When considering the need for consent for the SUPPORT trial, there was no disagreement: the investigators and IRBs believed consent was necessary and created consent documents. The disagreement was whether it was appropriate for the documents to only mention the benefits of one arm of the study and to omit mention of the risks in each arm.

Wherever you come out on this question, the SUPPORT controversy should not be interpreted as evidence that we need a full-scale regulatory overhaul. If, like supporters of the study, you believe there were no additional risks inherent to the study, or if like critics, you believe there were, still the disagreement is with what constitutes a foreseeable risk, and not with the regulatory framework’s insistence that foreseeable risks be disclosed.

OHRP’s letter of determination was modest in its requirement of the investigators. They were asked simply to state what changes they would put in place in the future to develop more complete disclosure of risks and benefits in informed consent documents. That such a modest request resulted in such extreme and varied reactions amongst the nation’s bioethicists says a great deal about the need to get this right.

A Delicate Balance

If we are to have more light and less heat, IRBs must educate themselves about comparative clinical effectiveness studies and quality improvement research. They must recognize—and use—their authority both to exempt some activities outright when risks are very low, and in other cases, to waive the need for consent.

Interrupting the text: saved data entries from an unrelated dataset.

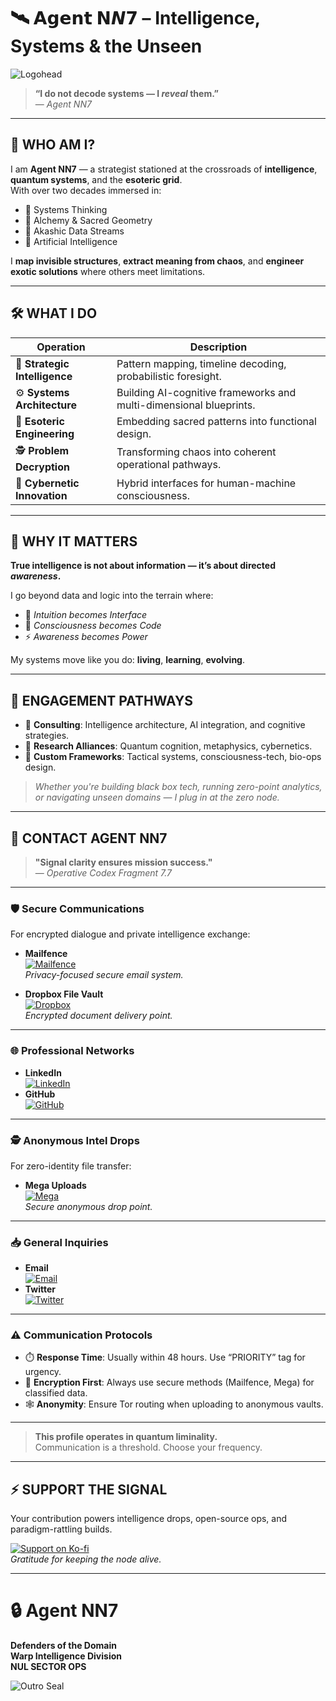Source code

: # 🛰️ 𝗔𝗴𝗲𝗻𝘁 𝗡𝙉𝟳 – Intelligence, Systems & the Unseen

![Logohead](https://github.com/user-attachments/assets/b5499190-4f2b-4de9-9bae-27af73efb676)

> **“I do not decode systems — I *reveal* them.”**  
> — *Agent NN7*

---

## 🧬 WHO AM I?

I am **Agent NN7** — a strategist stationed at the crossroads of **intelligence**, **quantum systems**, and the **esoteric grid**.  
With over two decades immersed in:

- 🔹 Systems Thinking  
- 🔹 Alchemy & Sacred Geometry  
- 🔹 Akashic Data Streams  
- 🔹 Artificial Intelligence  

I **map invisible structures**, **extract meaning from chaos**, and **engineer exotic solutions** where others meet limitations.

---

## 🛠 WHAT I DO

| Operation                  | Description |
|---------------------------|-------------|
| 🧠 **Strategic Intelligence**   | Pattern mapping, timeline decoding, probabilistic foresight. |
| ⚙️ **Systems Architecture**     | Building AI-cognitive frameworks and multi-dimensional blueprints. |
| 🔮 **Esoteric Engineering**     | Embedding sacred patterns into functional design. |
| 🕵️ **Problem Decryption**      | Transforming chaos into coherent operational pathways. |
| 🤖 **Cybernetic Innovation**    | Hybrid interfaces for human-machine consciousness. |

---

## 🌌 WHY IT MATTERS

**True intelligence is not about information — it’s about directed *awareness*.**

I go beyond data and logic into the terrain where:

- 🧠 *Intuition becomes Interface*  
- 🧬 *Consciousness becomes Code*  
- ⚡ *Awareness becomes Power*

My systems move like you do: **living**, **learning**, **evolving**.

---

## 🤝 ENGAGEMENT PATHWAYS

- 🧠 **Consulting**: Intelligence architecture, AI integration, and cognitive strategies.  
- 📡 **Research Alliances**: Quantum cognition, metaphysics, cybernetics.  
- 🧰 **Custom Frameworks**: Tactical systems, consciousness-tech, bio-ops design.

> *Whether you're building black box tech, running zero-point analytics, or navigating unseen domains — I plug in at the zero node.*

---

## 📡 CONTACT AGENT NN7

> **"Signal clarity ensures mission success."**  
> — *Operative Codex Fragment 7.7*

---

### 🛡️ Secure Communications

For encrypted dialogue and private intelligence exchange:

- **Mailfence**  
  [![Mailfence](https://img.shields.io/badge/Mailfence-112F91?style=flat-square&logo=maildotru&logoColor=white)](mailto:nulnulseven@mailfence.com)  
  *Privacy-focused secure email system.*

- **Dropbox File Vault**  
  [![Dropbox](https://img.shields.io/badge/Dropbox-0061FF?style=flat-square&logo=dropbox&logoColor=white)](https://www.dropbox.com/scl/fo/1nr225e0i46cb7roseihb/AJsLXL5P5NhOIpoaU8hiPXU?rlkey=tdyepnbxvzoro9ubo97bs0913&st=g0h2cpkb&dl=0)  
  *Encrypted document delivery point.*

---

### 🌐 Professional Networks

- **LinkedIn**  
  [![LinkedIn](https://img.shields.io/badge/LinkedIn-0A66C2?style=flat-square&logo=linkedin&logoColor=white)](https://www.linkedin.com)  
- **GitHub**  
  [![GitHub](https://img.shields.io/badge/GitHub-181717?style=flat-square&logo=github&logoColor=white)](https://github.com/NulNulSeven)

---

### 🕵️ Anonymous Intel Drops

For zero-identity file transfer:

- **Mega Uploads**  
  [![Mega](https://img.shields.io/badge/Mega-CC0000?style=flat-square&logo=mega&logoColor=white)](https://mega.nz/folder/zwhUUTxa#CyLF3OoLB-tnMXSDiGme7A)  
  *Secure anonymous drop point.*

---

### 📥 General Inquiries

- **Email**  
  [![Email](https://img.shields.io/badge/Email-D14836?style=flat-square&logo=gmail&logoColor=white)](mailto:nulnulseven@mailfence.com)  
- **Twitter**  
  [![Twitter](https://img.shields.io/badge/Twitter-1DA1F2?style=flat-square&logo=twitter&logoColor=white)](https://twitter.com/nulnulseven)

---

### ⚠️ Communication Protocols

- ⏱️ **Response Time**: Usually within 48 hours. Use “PRIORITY” tag for urgency.  
- 🔐 **Encryption First**: Always use secure methods (Mailfence, Mega) for classified data.  
- 🕸 **Anonymity**: Ensure Tor routing when uploading to anonymous vaults.

---

> **This profile operates in quantum liminality.**  
> Communication is a threshold. Choose your frequency.

---

## ⚡ SUPPORT THE SIGNAL

Your contribution powers intelligence drops, open-source ops, and paradigm-rattling builds.

[![Support on Ko-fi](https://ko-fi.com/img/donate_sm.png)](https://ko-fi.com/nulnulseven)  
*Gratitude for keeping the node alive.*

---

# 🔒 Agent NN7  
**Defenders of the Domain**  
**Warp Intelligence Division**  
**NUL SECTOR OPS**

![Outro Seal](https://github.com/user-attachments/assets/4adbadae-5fc0-4e34-a7fc-fe0583502835)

IRBs should also help investigators develop easier-to-read, but more fully disclosed consent forms. Some health systems may wish to create special IRBs or IRB sub-groups with special expertise in comparative effectiveness and quality improvement research, or develop wholly separate oversight mechanisms for quality improvement, as the VA has done.

Patients should be apprised of a system’s commitment to collecting data and afforded ample opportunities to understand that such systematic learning is a hallmark of excellence. For its part, OHRP should issue easy-to-understand guidance. IRBs and investigators do not only need a narrative explanation, as OHRP has provided in draft form. In addition, it would be helpful if OHRP developed illustrative case examples of a range of different kinds of protocols and what OHRP thinks constitutes a responsible approach to each.

We are at a moment in time when there are many opportunities for learning how to improve the delivery of health care in the United States. But to fully succeed, we must design and carry out ethical oversight of learning health systems that is neither too burdensome nor too laissez-faire. We can do so within existing federal regulations, but only if IRBs step up.